Live they've no become a charachiture of themselves. A cartoon Clash for a generation that knows f*ck all about politics and seemingly f*ck all about music by the indifferent look on most of the crowds faces. And yes we could of counted every single one because despite Richard Archers claim that there's 6000 people in Manchester Central were pretty sure they could have fitted the crowd into Manchester Academy and still had room for a few more.

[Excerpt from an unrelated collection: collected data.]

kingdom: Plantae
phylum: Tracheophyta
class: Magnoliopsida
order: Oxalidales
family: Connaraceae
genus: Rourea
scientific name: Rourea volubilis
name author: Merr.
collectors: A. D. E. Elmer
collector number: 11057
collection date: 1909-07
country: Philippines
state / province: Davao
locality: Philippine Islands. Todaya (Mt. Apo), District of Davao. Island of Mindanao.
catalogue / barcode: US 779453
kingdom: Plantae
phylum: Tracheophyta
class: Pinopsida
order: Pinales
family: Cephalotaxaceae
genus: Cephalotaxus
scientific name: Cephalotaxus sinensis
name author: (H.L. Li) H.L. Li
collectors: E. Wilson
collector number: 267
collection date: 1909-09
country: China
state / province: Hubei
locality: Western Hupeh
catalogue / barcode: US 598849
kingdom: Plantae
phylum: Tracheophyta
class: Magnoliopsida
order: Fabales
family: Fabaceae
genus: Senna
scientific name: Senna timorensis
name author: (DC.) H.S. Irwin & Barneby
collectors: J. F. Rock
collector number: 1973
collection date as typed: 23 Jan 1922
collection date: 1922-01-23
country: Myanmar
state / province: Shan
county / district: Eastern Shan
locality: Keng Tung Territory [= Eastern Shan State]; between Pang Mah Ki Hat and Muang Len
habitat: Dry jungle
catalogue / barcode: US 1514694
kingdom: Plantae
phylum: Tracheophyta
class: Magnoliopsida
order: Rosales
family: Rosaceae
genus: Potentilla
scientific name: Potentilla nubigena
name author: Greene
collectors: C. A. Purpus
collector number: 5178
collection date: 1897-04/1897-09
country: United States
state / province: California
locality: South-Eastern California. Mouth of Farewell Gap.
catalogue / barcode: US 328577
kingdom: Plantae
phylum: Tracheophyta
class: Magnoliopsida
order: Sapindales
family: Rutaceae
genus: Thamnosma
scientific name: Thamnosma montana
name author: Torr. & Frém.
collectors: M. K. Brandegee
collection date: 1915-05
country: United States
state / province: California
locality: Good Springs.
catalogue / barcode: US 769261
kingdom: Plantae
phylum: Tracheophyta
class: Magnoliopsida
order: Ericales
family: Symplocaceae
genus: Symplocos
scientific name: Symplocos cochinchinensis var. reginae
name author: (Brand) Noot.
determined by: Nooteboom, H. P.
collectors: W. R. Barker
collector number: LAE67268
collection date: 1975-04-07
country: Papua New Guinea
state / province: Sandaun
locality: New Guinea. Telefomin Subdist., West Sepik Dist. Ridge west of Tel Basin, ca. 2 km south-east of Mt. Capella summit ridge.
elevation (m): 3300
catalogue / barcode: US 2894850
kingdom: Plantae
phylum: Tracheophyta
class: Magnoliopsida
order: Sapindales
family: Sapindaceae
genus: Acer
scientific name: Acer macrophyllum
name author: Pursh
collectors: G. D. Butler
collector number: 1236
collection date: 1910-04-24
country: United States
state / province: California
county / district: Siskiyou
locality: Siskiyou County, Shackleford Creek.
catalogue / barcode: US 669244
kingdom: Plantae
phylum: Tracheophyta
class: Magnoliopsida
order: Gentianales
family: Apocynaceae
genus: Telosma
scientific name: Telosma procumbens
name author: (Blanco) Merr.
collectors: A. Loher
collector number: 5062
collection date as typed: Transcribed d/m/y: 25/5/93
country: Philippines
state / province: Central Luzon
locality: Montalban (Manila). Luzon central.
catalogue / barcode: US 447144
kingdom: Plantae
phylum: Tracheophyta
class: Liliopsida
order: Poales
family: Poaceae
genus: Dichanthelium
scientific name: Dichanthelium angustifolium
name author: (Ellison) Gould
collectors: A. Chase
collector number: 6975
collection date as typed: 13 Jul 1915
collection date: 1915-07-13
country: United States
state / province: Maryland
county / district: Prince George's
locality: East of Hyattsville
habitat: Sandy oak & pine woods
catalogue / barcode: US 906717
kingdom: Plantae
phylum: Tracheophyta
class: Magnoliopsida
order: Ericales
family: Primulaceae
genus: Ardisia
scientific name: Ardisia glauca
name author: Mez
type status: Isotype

The main problem about most of the material tonight is that like the tail end of Britpop everything is covered with brass and string sections and seems to take Hurricane Number 1's "The Strongest Will Survive" as a reference point. Granted the first album was recorded in a garage and the album may have been a necessary exercise in studio wankery but you'd have felt by the time they got to the live stages they'd have felt the need to tone it down a bit. Only "We Need Love" and "Television" of the newer songs actually stand up as fine songs rather than fine production values and it isn't helped by the fact that each song has a backdrop reminiscent of 5ive or some trashy pop band.
Tonight's show is just about rescued by a collection of classic early tracks such "Cash Machine", "Gotta Reason" and "Hard To Beat". Even tonight, "Living For The Weekend" which I normally don't like stands tall over much of the set.
Whether Hard Fi will ever recover from this tour remains to be seen because its unlikely Designer Magazine will be back to put ourselves through it again unless Richard Archer takes a note out of The Rumble Strips book or looks back to his quality output with his long lost band Contempo. Hard Fi - the band that used to have soul and sold it!